Plastic film recycling : Can curbside collection increase the plastic recycling rates?

Woman using food film for food storage
© Goffkein -

Globally only 9% of plastic gets recycled. That is the result of the Organization for Economic Cooperation and Development’s (OECD) first Global Plastics Outlook, which was published earlier this year.

To be precise 15% of plastic waste is collected for recycling but 40% of that is disposed of as residues. 50% ends up in landfill, 19% is incinerated, and 22% goes into uncontrolled dumpsites, is burned in open pits, or ends up in the environment, especially in poorer countries.

According to the outlook, plastic consumption has quadrupled over the past 30 years. Global plastics production doubled from 2000 to 2019 to reach 460 million tonnes. Plastics also account for 3.4% of global greenhouse gas emissions and are on track to unleash more emissions than coal-fired power plants by the end of the decade.

With the increase in plastic production also global plastic waste generation more than doubled from 2000 to 2019 to 353 million tonnes. The OECD report states that nearly two-thirds of plastic waste comes from plastics with lifetimes of under five years, with 40% coming from packaging, 12% from consumer goods, and 11% from clothing and textiles.

© OECD Global Plastics Outlook Database

Also, almost half of all plastic waste is generated in OECD countries, according to the report. The plastic waste generated annually per person varies from 221 kg in the United States and 114 kg in European OECD countries to 69 kg, on average, for Japan and Korea.

The main reason for plastic pollution is inadequate collection and disposal of so-called macroplastics (larger debris). But the leakage of microplastics is also a serious concern.

Curbside recycling

In the US recycling rates of plastic have dropped to under 6% from almost 9% in 2018. According to the outlook, there are various ways to deal with the plastic waste problem, bans and taxes on single-use plastics being just one tool in the toolkit. The Outlook calls for greater use of instruments such as Extended Producer Responsibility schemes for packaging and durables, landfill taxes, deposit-refund, and Pay-as-You-Throw systems.

Another arrow in the quiver is the improvement of waste collection systems. While nearly three-quarters of households across the U.S. have access to curbside recycling, less than 2% of US households currently can put plastic films in their curbside collection bins. “We know consumers want to recycle more”, says Haley Lowry, Global Sustainability Director at material science expert Dow. Together with WM (formerly Waste Management), the US company started a residential plastic film recycling program. The companies are investing in infrastructure that will allow consumers to put more plastic materials – specifically film and flexible plastics, like bread bags and cling wrap – directly into their curbside recycling. “By providing a simple, curbside option for film, we’re making it easier for consumers to do their part and prevent more plastic from ending up in a landfill,” she adds. The initial pilot program in the Chicago-area community of Hickory Hills, reaches 3.500 households, with more cities to follow across the country.

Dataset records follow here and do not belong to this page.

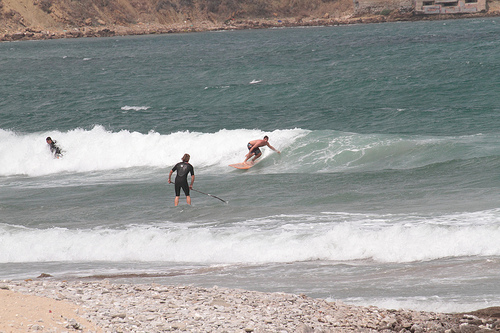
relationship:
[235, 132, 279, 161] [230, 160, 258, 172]
man on board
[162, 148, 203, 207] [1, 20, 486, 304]
woman in water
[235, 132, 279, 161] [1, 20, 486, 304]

“WM and Dow recognize that in order to increase recycling rates for film plastics and provide the scale we both need, we need better infrastructure in place to overcome barriers in the waste value chain to collect, process, and reuse or recycle it,” Lowry says. Once at full capacity in 2025, this effort has an initial projection estimate to divert more than 120,000 million tonnes of film plastics from landfill annually.

Recycled plastic market is growing

While still most plastics in use today are virgin, made from crude oil or gas, the global production of plastics made from recycled plastics has more than quadrupled from 6.8 million tonnes in 2000 to 29.1 million tonnes in 2019, according to the OECD report. But this staggering number is still only 6% of the size of total plastics production.

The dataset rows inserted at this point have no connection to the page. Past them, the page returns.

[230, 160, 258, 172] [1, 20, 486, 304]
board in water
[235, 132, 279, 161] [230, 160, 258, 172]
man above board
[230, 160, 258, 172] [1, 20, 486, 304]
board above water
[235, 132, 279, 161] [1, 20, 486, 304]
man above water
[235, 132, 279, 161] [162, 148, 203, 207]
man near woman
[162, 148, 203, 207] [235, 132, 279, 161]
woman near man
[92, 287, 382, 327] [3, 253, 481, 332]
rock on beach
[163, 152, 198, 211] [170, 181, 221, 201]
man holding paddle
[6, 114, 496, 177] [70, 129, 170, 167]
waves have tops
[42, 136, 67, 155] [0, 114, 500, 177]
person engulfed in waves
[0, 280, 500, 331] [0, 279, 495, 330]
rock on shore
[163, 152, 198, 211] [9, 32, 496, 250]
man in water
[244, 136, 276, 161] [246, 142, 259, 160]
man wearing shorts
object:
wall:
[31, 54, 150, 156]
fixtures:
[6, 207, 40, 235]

Nevertheless, the demand for this secondary raw material is constantly growing, making projects like the one from Dow and WM profitable. “Now more than ever, companies are looking for routes for all plastics to become circular,” says Lowry. “Many CPGs and packaging companies have committed to shifting 15 to 50 percent of their portfolios to be made from recycled plastics by 2025 or 2030, meaning there will be a huge increase in demand for more recycled content in the coming years.”

Dow also aims to commercialize 3 million tons of circular and renewable products. In order to be able to achieve this, the company is using technologies from mechanical and advanced recycling, as Lowry explains: “Some of these technologies exist today and some are in the R&D pipeline for tomorrow. Dow is trialling and testing the outputs of WM’s film bales to model and test quality, composition, and end market performance.” WM expects to invest over 800 million US Dollars through 2025 to improve and enhance recycling infrastructure, including specialized technology that will allow WM to sort plastic films.

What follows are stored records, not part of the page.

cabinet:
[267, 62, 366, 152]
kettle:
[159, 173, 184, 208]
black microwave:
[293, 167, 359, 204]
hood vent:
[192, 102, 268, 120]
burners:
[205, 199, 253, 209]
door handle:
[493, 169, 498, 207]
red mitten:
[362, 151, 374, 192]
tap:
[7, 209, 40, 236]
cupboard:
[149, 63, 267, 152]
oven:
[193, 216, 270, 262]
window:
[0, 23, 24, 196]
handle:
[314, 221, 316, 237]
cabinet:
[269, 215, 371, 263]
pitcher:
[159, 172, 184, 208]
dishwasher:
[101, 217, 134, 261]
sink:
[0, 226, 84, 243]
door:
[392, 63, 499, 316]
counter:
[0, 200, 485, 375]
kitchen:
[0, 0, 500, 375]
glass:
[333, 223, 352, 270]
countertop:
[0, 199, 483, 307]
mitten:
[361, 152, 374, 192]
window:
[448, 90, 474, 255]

Lowry sees a bright future for plastic film recycling: “We only expect the market to continue to grow. Together, WM and Dow plan to scale this model and expand films and flexible recycling programs across multiple cities.”

Even if the market for recycled plastics is growing constantly, the material is still viewed as substitute to virgin plastic. Also, the OECD outlook sees the need for setting recycled content targets. Investing in improved recycling technologies could also help to make secondary markets more competitive and profitable.